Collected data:
========================================================================

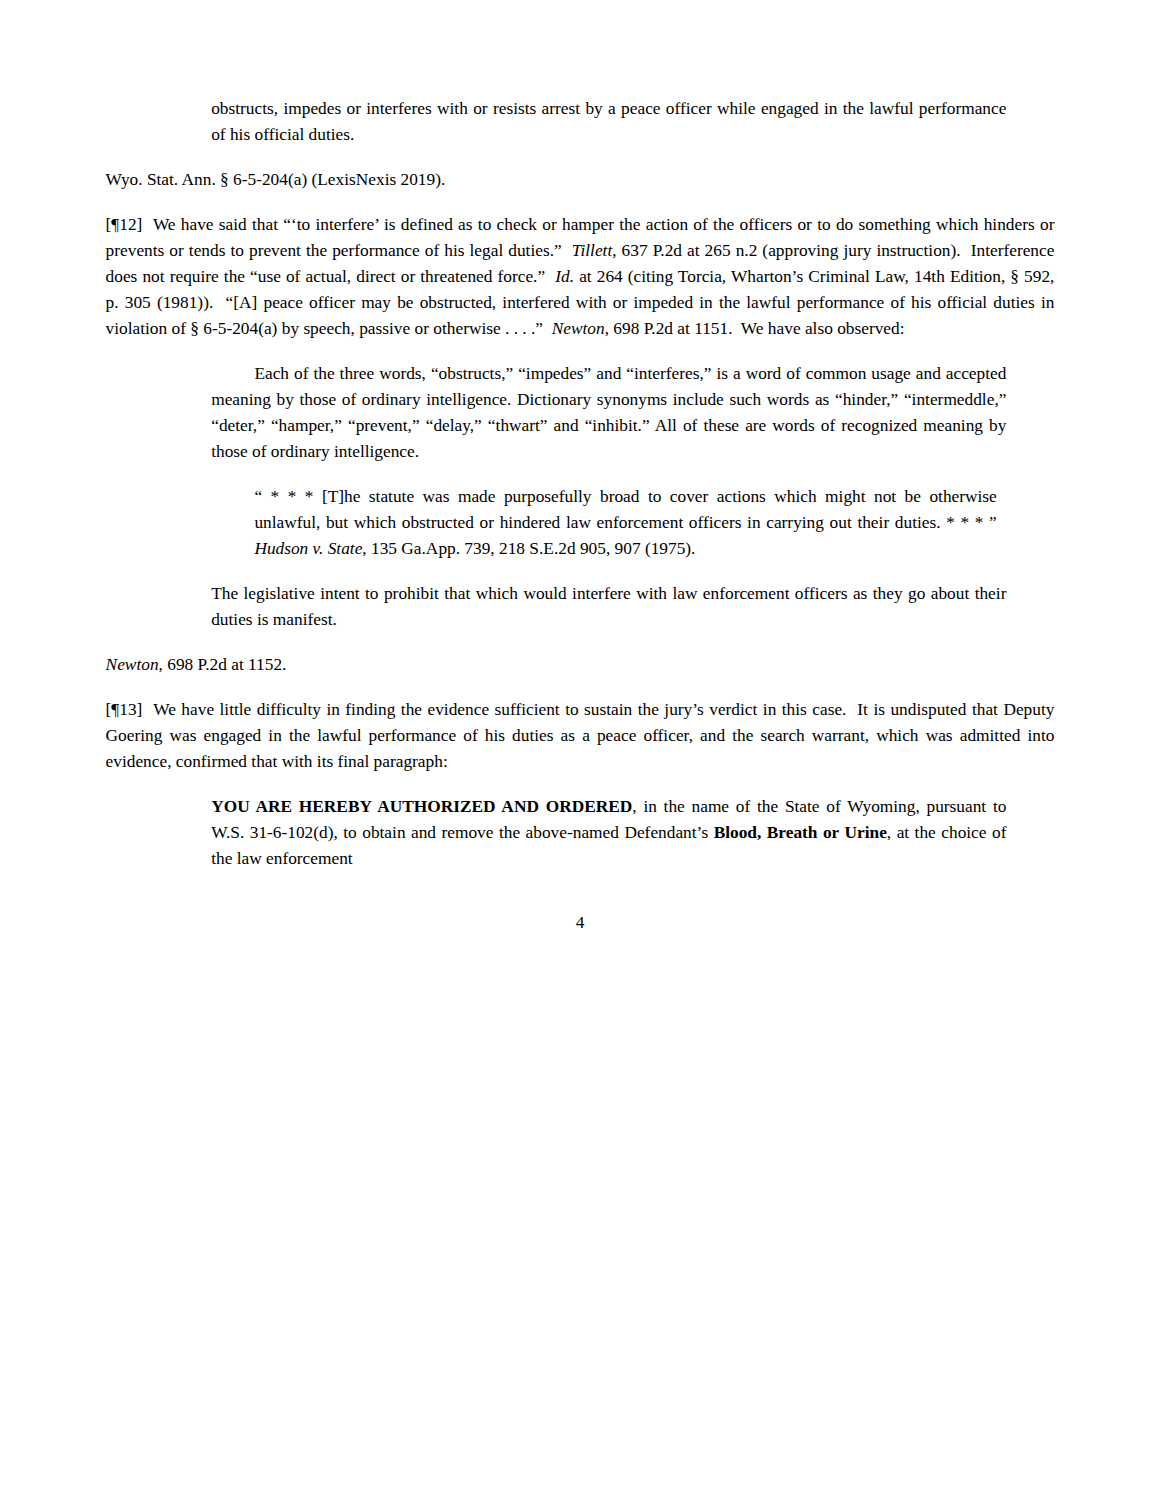obstructs, impedes or interferes with or resists arrest by a peace officer while engaged in the lawful performance of his official duties.
Wyo. Stat. Ann. § 6-5-204(a) (LexisNexis 2019).
[¶12] We have said that “‘to interfere’ is defined as to check or hamper the action of the officers or to do something which hinders or prevents or tends to prevent the performance of his legal duties.” Tillett, 637 P.2d at 265 n.2 (approving jury instruction). Interference does not require the “use of actual, direct or threatened force.” Id. at 264 (citing Torcia, Wharton’s Criminal Law, 14th Edition, § 592, p. 305 (1981)). “[A] peace officer may be obstructed, interfered with or impeded in the lawful performance of his official duties in violation of § 6-5-204(a) by speech, passive or otherwise . . . .” Newton, 698 P.2d at 1151. We have also observed:
Each of the three words, “obstructs,” “impedes” and “interferes,” is a word of common usage and accepted meaning by those of ordinary intelligence. Dictionary synonyms include such words as “hinder,” “intermeddle,” “deter,” “hamper,” “prevent,” “delay,” “thwart” and “inhibit.” All of these are words of recognized meaning by those of ordinary intelligence.
“ * * * [T]he statute was made purposefully broad to cover actions which might not be otherwise unlawful, but which obstructed or hindered law enforcement officers in carrying out their duties. * * * ” Hudson v. State, 135 Ga.App. 739, 218 S.E.2d 905, 907 (1975).
The legislative intent to prohibit that which would interfere with law enforcement officers as they go about their duties is manifest.
Newton, 698 P.2d at 1152.
[¶13] We have little difficulty in finding the evidence sufficient to sustain the jury’s verdict in this case. It is undisputed that Deputy Goering was engaged in the lawful performance of his duties as a peace officer, and the search warrant, which was admitted into evidence, confirmed that with its final paragraph:
YOU ARE HEREBY AUTHORIZED AND ORDERED, in the name of the State of Wyoming, pursuant to W.S. 31-6-102(d), to obtain and remove the above-named Defendant’s Blood, Breath or Urine, at the choice of the law enforcement
4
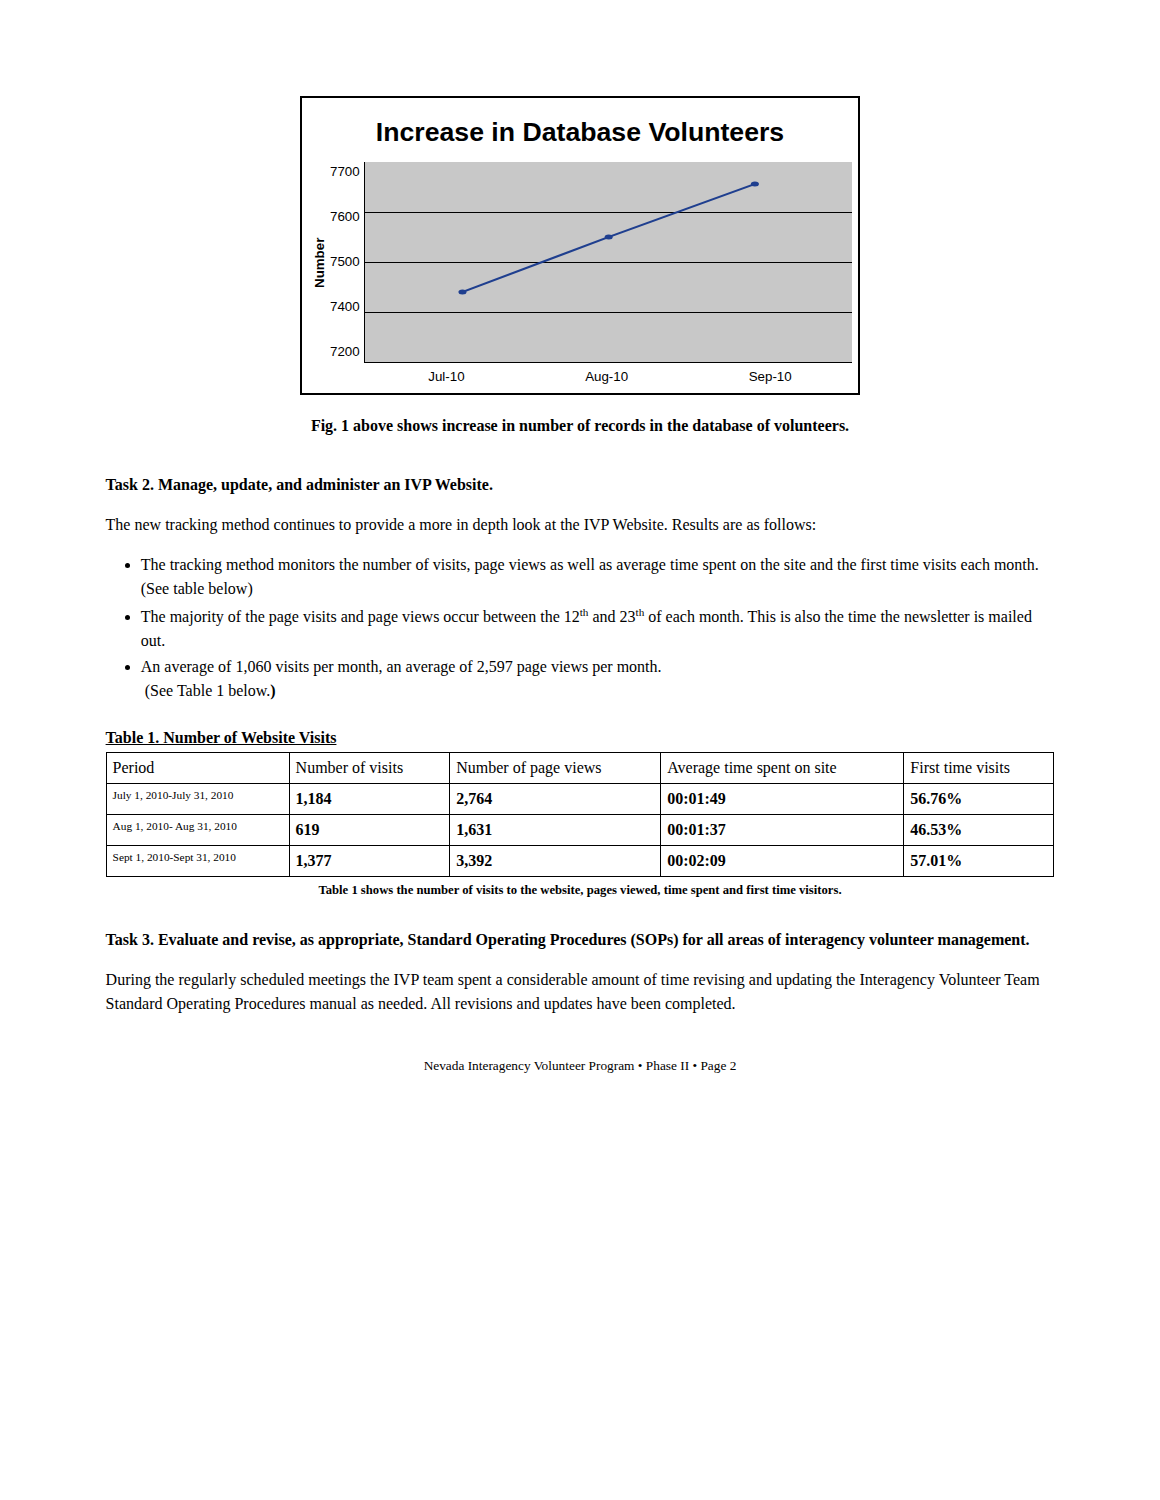Increase in Database Volunteers
Number
7700 7600 7500 7400 7200
Jul-10 Aug-10 Sep-10
Fig. 1 above shows increase in number of records in the database of volunteers.
Task 2. Manage, update, and administer an IVP Website.
The new tracking method continues to provide a more in depth look at the IVP Website. Results are as follows:
The tracking method monitors the number of visits, page views as well as average time spent on the site and the first time visits each month. (See table below)
The majority of the page visits and page views occur between the 12th and 23th of each month. This is also the time the newsletter is mailed out.
An average of 1,060 visits per month, an average of 2,597 page views per month.
(See Table 1 below.)
Table 1. Number of Website Visits
| Period | Number of visits | Number of page views | Average time spent on site | First time visits |
| --- | --- | --- | --- | --- |
| July 1, 2010-July 31, 2010 | 1,184 | 2,764 | 00:01:49 | 56.76% |
| Aug 1, 2010- Aug 31, 2010 | 619 | 1,631 | 00:01:37 | 46.53% |
| Sept 1, 2010-Sept 31, 2010 | 1,377 | 3,392 | 00:02:09 | 57.01% |
Table 1 shows the number of visits to the website, pages viewed, time spent and first time visitors.
Task 3. Evaluate and revise, as appropriate, Standard Operating Procedures (SOPs) for all areas of interagency volunteer management.
During the regularly scheduled meetings the IVP team spent a considerable amount of time revising and updating the Interagency Volunteer Team Standard Operating Procedures manual as needed. All revisions and updates have been completed.
Nevada Interagency Volunteer Program • Phase II • Page 2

========================================================================

Find each line in the records above that contains "views", and copy it.

- **Exercise response**:
The tracking method monitors the number of visits, page views as well as average time spent on the site and the first time visits each month. (See table below)
The majority of the page visits and page views occur between the 12th and 23th of each month. This is also the time the newsletter is mailed out.
An average of 1,060 visits per month, an average of 2,597 page views per month.
| Period | Number of visits | Number of page views | Average time spent on site | First time visits |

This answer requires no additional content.